-------- SOURCE MATERIAL --------

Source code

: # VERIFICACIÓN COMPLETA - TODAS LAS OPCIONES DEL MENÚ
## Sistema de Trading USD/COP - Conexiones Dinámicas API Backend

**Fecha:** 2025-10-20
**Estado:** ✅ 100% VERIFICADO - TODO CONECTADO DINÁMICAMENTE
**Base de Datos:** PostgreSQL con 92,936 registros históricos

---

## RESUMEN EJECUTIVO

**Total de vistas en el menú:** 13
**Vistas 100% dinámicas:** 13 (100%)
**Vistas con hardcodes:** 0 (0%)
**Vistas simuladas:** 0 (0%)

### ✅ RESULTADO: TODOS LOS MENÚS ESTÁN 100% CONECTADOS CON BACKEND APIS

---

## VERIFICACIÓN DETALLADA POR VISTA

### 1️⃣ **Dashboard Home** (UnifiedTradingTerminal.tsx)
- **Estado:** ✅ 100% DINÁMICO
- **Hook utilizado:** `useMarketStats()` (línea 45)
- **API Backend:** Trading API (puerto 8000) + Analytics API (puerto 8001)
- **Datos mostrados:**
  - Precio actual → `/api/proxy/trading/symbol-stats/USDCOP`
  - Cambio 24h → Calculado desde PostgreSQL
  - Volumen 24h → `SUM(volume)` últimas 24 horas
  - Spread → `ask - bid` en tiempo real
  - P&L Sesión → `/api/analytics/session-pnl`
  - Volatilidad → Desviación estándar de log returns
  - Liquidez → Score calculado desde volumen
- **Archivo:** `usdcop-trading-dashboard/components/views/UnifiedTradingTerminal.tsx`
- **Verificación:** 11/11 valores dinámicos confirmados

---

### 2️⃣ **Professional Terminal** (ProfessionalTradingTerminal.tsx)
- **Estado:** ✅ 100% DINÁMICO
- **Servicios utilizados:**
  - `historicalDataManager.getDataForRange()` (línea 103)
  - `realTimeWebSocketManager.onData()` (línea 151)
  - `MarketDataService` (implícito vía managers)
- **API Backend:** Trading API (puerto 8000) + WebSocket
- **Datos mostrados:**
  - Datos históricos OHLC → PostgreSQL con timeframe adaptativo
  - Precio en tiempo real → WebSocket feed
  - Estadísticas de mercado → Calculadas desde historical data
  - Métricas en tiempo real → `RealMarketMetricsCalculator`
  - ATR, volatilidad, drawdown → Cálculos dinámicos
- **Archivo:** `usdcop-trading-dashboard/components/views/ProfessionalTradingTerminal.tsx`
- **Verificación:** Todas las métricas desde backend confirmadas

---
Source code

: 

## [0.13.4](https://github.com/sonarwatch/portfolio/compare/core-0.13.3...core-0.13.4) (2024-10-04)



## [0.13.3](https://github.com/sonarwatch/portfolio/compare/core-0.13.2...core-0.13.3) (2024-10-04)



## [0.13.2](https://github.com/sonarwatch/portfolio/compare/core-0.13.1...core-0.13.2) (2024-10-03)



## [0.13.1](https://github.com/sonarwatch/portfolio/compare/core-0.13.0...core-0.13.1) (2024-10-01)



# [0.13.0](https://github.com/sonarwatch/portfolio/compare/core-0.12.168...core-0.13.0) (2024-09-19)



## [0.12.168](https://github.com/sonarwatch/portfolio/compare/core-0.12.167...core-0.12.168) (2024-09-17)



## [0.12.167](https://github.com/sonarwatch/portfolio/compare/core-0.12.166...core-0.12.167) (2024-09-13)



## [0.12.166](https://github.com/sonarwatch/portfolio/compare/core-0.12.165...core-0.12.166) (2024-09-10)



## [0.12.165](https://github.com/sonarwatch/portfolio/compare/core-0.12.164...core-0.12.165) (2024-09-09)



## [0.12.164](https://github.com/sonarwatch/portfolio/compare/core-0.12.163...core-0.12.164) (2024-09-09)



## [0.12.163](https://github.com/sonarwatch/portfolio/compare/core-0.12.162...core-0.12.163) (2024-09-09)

--------

- EXERCISE INSTRUCTIONS: Update the lines above so that "PostgreSQL" reads "MySQL" everywhere. Leave everything else unchanged.

- WRITTEN ANSWER:
Source code

: # VERIFICACIÓN COMPLETA - TODAS LAS OPCIONES DEL MENÚ
## Sistema de Trading USD/COP - Conexiones Dinámicas API Backend

**Fecha:** 2025-10-20
**Estado:** ✅ 100% VERIFICADO - TODO CONECTADO DINÁMICAMENTE
**Base de Datos:** MySQL con 92,936 registros históricos

---

## RESUMEN EJECUTIVO

**Total de vistas en el menú:** 13
**Vistas 100% dinámicas:** 13 (100%)
**Vistas con hardcodes:** 0 (0%)
**Vistas simuladas:** 0 (0%)

### ✅ RESULTADO: TODOS LOS MENÚS ESTÁN 100% CONECTADOS CON BACKEND APIS

---

## VERIFICACIÓN DETALLADA POR VISTA

### 1️⃣ **Dashboard Home** (UnifiedTradingTerminal.tsx)
- **Estado:** ✅ 100% DINÁMICO
- **Hook utilizado:** `useMarketStats()` (línea 45)
- **API Backend:** Trading API (puerto 8000) + Analytics API (puerto 8001)
- **Datos mostrados:**
  - Precio actual → `/api/proxy/trading/symbol-stats/USDCOP`
  - Cambio 24h → Calculado desde MySQL
  - Volumen 24h → `SUM(volume)` últimas 24 horas
  - Spread → `ask - bid` en tiempo real
  - P&L Sesión → `/api/analytics/session-pnl`
  - Volatilidad → Desviación estándar de log returns
  - Liquidez → Score calculado desde volumen
- **Archivo:** `usdcop-trading-dashboard/components/views/UnifiedTradingTerminal.tsx`
- **Verificación:** 11/11 valores dinámicos confirmados

---

### 2️⃣ **Professional Terminal** (ProfessionalTradingTerminal.tsx)
- **Estado:** ✅ 100% DINÁMICO
- **Servicios utilizados:**
  - `historicalDataManager.getDataForRange()` (línea 103)
  - `realTimeWebSocketManager.onData()` (línea 151)
  - `MarketDataService` (implícito vía managers)
- **API Backend:** Trading API (puerto 8000) + WebSocket
- **Datos mostrados:**
  - Datos históricos OHLC → MySQL con timeframe adaptativo
  - Precio en tiempo real → WebSocket feed
  - Estadísticas de mercado → Calculadas desde historical data
  - Métricas en tiempo real → `RealMarketMetricsCalculator`
  - ATR, volatilidad, drawdown → Cálculos dinámicos
- **Archivo:** `usdcop-trading-dashboard/components/views/ProfessionalTradingTerminal.tsx`
- **Verificación:** Todas las métricas desde backend confirmadas

---
Source code

: 

## [0.13.4](https://github.com/sonarwatch/portfolio/compare/core-0.13.3...core-0.13.4) (2024-10-04)



## [0.13.3](https://github.com/sonarwatch/portfolio/compare/core-0.13.2...core-0.13.3) (2024-10-04)



## [0.13.2](https://github.com/sonarwatch/portfolio/compare/core-0.13.1...core-0.13.2) (2024-10-03)



## [0.13.1](https://github.com/sonarwatch/portfolio/compare/core-0.13.0...core-0.13.1) (2024-10-01)



# [0.13.0](https://github.com/sonarwatch/portfolio/compare/core-0.12.168...core-0.13.0) (2024-09-19)



## [0.12.168](https://github.com/sonarwatch/portfolio/compare/core-0.12.167...core-0.12.168) (2024-09-17)



## [0.12.167](https://github.com/sonarwatch/portfolio/compare/core-0.12.166...core-0.12.167) (2024-09-13)



## [0.12.166](https://github.com/sonarwatch/portfolio/compare/core-0.12.165...core-0.12.166) (2024-09-10)



## [0.12.165](https://github.com/sonarwatch/portfolio/compare/core-0.12.164...core-0.12.165) (2024-09-09)



## [0.12.164](https://github.com/sonarwatch/portfolio/compare/core-0.12.163...core-0.12.164) (2024-09-09)



## [0.12.163](https://github.com/sonarwatch/portfolio/compare/core-0.12.162...core-0.12.163) (2024-09-09)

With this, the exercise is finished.